To enable Go to definition and auto‑import in VS Code, add a jsconfig.json (or tsconfig.json if you use TypeScript) in your project root:

{
"compilerOptions": {
"baseUrl": ".",
"paths": {
"@utilities/*": ["blocks/utilities/*"],
"@configuration/*": ["blocks/configuration/*"],
"@components/*": ["blocks/components/*"]
}
},
"exclude": ["node_modules"]
}

Environment Variables

dotenv-webpack loads variables from .env.local at build time. Examples:

Terminal window
# Example
API_BASE_URL=https://api.example.com
FEATURE_FLAG_EXPERIMENTAL=true

In code, access via process.env:

const api = process.env.API_BASE_URL;

Important: Anything bundled client‑side is not private. Only expose values safe for the browser.


NPM Scripts

With @wordpress/scripts, you typically use:

{
"scripts": {
"start": "wp-scripts start", // dev server / watch
"build": "wp-scripts build", // production build
"lint:js": "wp-scripts lint-js",
"format": "wp-scripts format"
}
}
  • start: watches files and rebuilds on change; terminal is cleared each cycle.
  • build: creates optimized output for production.

How It Fits Together

  1. You write blocks under blocks/… using the aliases for imports.
  2. Running start/build uses the WordPress webpack base plus your plugins.
  3. Dotenv injects environment values.
  4. Outputs are generated per the defaults from @wordpress/scripts (asset files, dependencies, etc.).

Common Recipes

Import without extensions

Thanks to resolve.extensions, these are equivalent:

import { Image } from '@utilities/image/image';
// instead of
import { Image } from '@utilities/image/image.jsx';

Add another alias

resolve: {
alias: {
...,
'@hooks': path.resolve(__dirname, 'blocks/hooks')
}
}

Limit noisy notifications

new WebpackBuildNotifierPlugin({
title: 'Base Theme',
suppressSuccess: true, // only show warnings/errors
suppressWarning: false,
});

Troubleshooting

  • Alias not resolved
    Ensure the path exists and matches the project structure.

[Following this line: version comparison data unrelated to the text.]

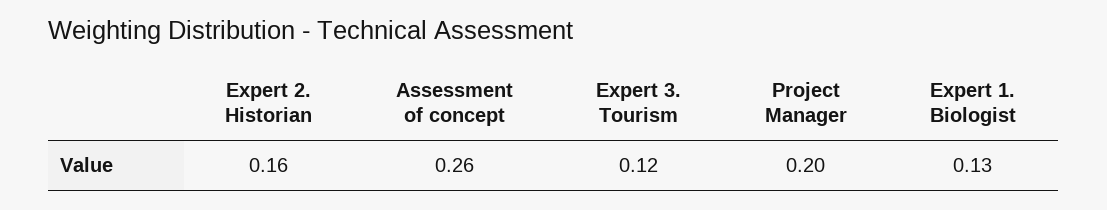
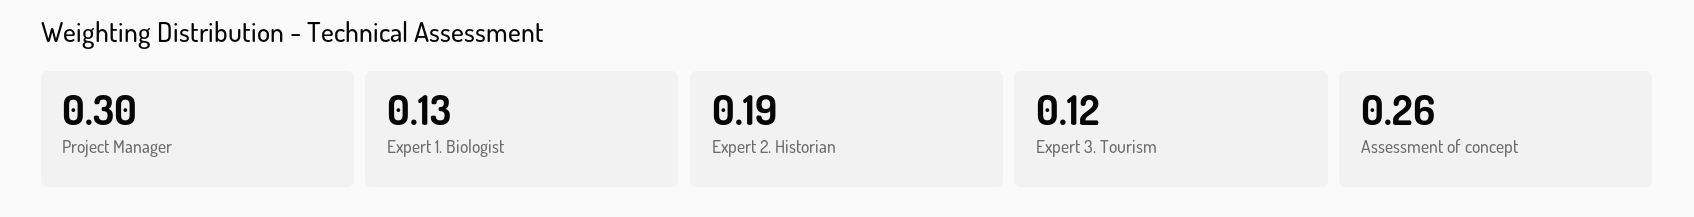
  {
-   "Expert 2. Historian": 0.16,
+   "Expert 2. Historian": 0.19,
    "Assessment of concept": 0.26,
    "Expert 3. Tourism": 0.12,
-   "Project Manager": 0.2,
+   "Project Manager": 0.3,
    "Expert 1. Biologist": 0.13
  }

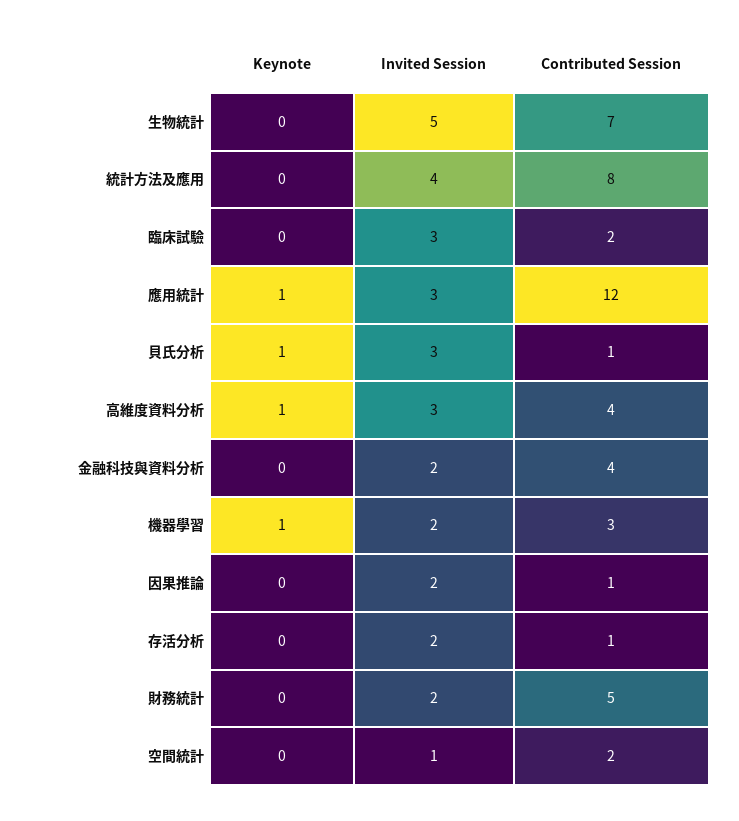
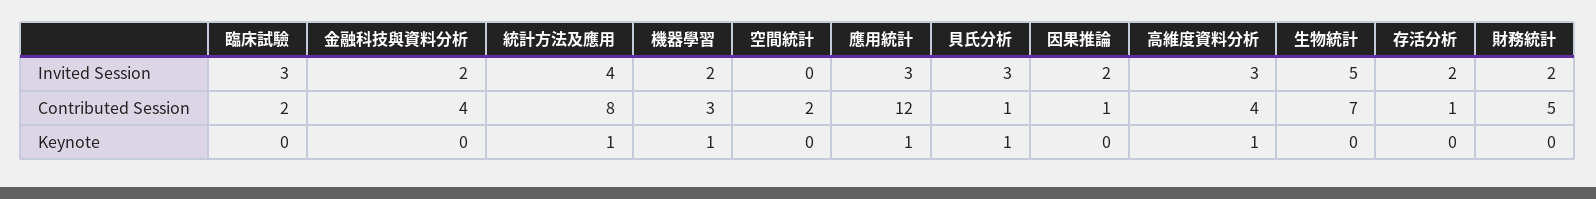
  {
    "Keynote": {
      "生物統計": 0,
-     "統計方法及應用": 0,
+     "統計方法及應用": 1,
      "臨床試驗": 0,
      "應用統計": 1,
      "貝氏分析": 1,
      "高維度資料分析": 1,
      "金融科技與資料分析": 0,
      "機器學習": 1,
      "因果推論": 0,
      "存活分析": 0,
      "財務統計": 0,
      "空間統計": 0
    },
    "Invited Session": {
      "生物統計": 5,
      "統計方法及應用": 4,
      "臨床試驗": 3,
      "應用統計": 3,
      "貝氏分析": 3,
      "高維度資料分析": 3,
      "金融科技與資料分析": 2,
      "機器學習": 2,
      "因果推論": 2,
      "存活分析": 2,
      "財務統計": 2,
-     "空間統計": 1
+     "空間統計": 0
    },
    "Contributed Session": {
      "生物統計": 7,
      "統計方法及應用": 8,
      "臨床試驗": 2,
      "應用統計": 12,
      "貝氏分析": 1,
      "高維度資料分析": 4,
      "金融科技與資料分析": 4,
      "機器學習": 3,
      "因果推論": 1,
      "存活分析": 1,
      "財務統計": 5,
      "空間統計": 2
    }
  }

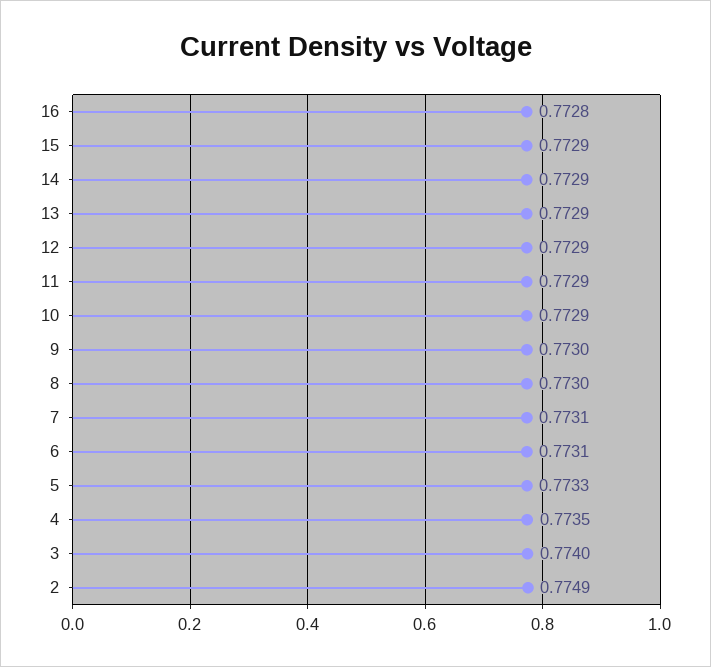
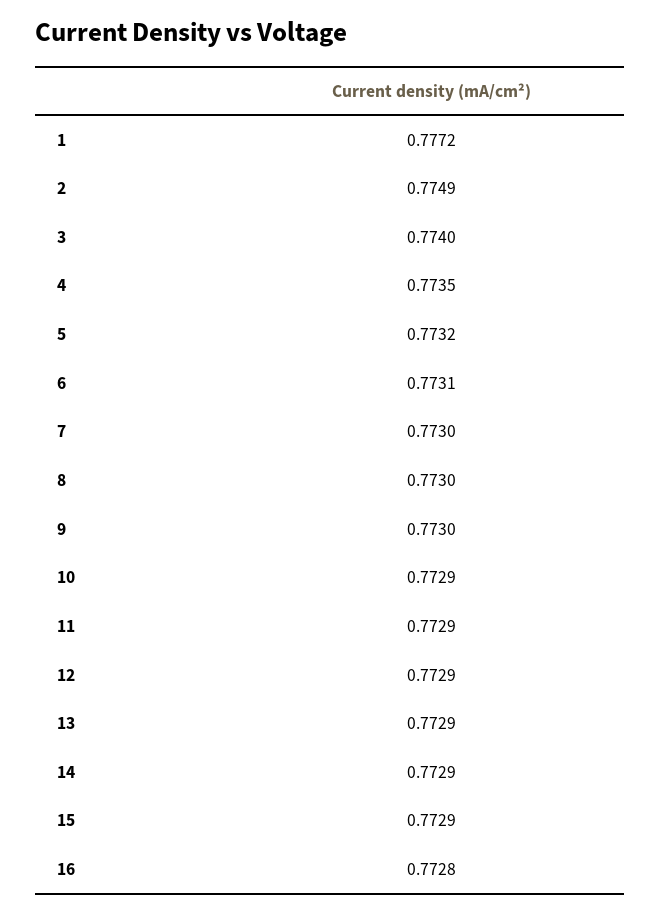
  {
    "16": 0.7728,
    "15": 0.7729,
    "14": 0.7729,
    "13": 0.7729,
    "12": 0.7729,
    "11": 0.7729,
    "10": 0.7729,
    "9": 0.773,
    "8": 0.773,
-   "7": 0.7731,
+   "7": 0.773,
    "6": 0.7731,
-   "5": 0.7733,
+   "5": 0.7732,
    "4": 0.7735,
    "3": 0.774,
-   "2": 0.7749
+   "2": 0.7749,
+   "1": 0.7772
  }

Add a jsconfig.json to help VS Code.

  • process.env is undefined
    Confirm .env.local exists and that new Dotenv({ path: '.env.local' }) is present. Restart the dev server after changes.

  • Unexpected file extension errors
    Make sure extensions: ['.js', '.jsx'] includes all extensions you use (e.g., add '.ts', '.tsx' for TypeScript).

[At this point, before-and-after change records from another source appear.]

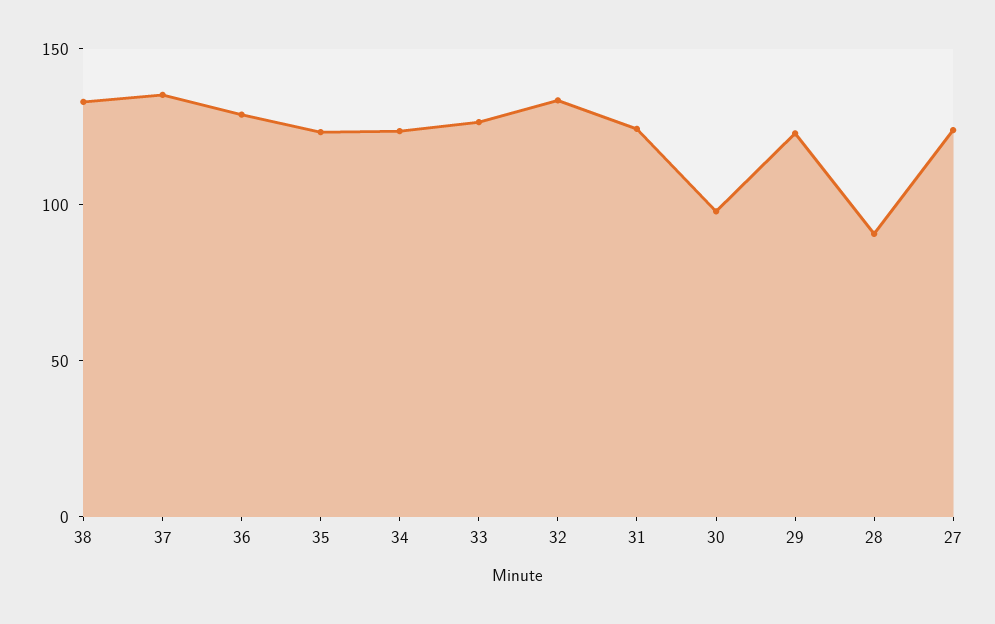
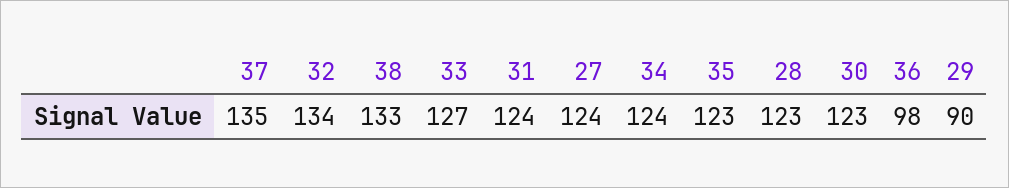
  {
    "38": 133,
    "37": 135,
-   "36": 130,
+   "36": 98,
    "35": 123,
    "34": 124,
    "33": 127,
    "32": 134,
    "31": 124,
-   "30": 100,
+   "30": 123,
-   "29": 120,
+   "29": 90,
-   "28": 90,
+   "28": 123,
    "27": 124
  }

  • No notifications on macOS/Linux/Windows
    Some environments require enabling desktop notifications or allowing the terminal app to send them.


FAQ

Q: Can I add TypeScript?
Yes. Add ts-loader or use Babel preset TS, include '.ts', '.tsx' in resolve.extensions, and create a tsconfig.json.

Q: How do I analyze bundle size?
Install webpack-bundle-analyzer and add it to plugins in a conditional (only in production).

Q: Where do outputs go?
@wordpress/scripts manages output and asset manifests. If you need custom output rules, you can extend output but be careful not to break WordPress asset handling.


Summary

  • Based on @wordpress/scripts with sensible extensions.
  • Aliases keep imports clean and maintainable.
  • Dotenv powers environment‑specific values.
  • Notifier + Clean Terminal improve DX.

That’s it — you’re set up for a smooth Gutenberg block development experience with Webpack.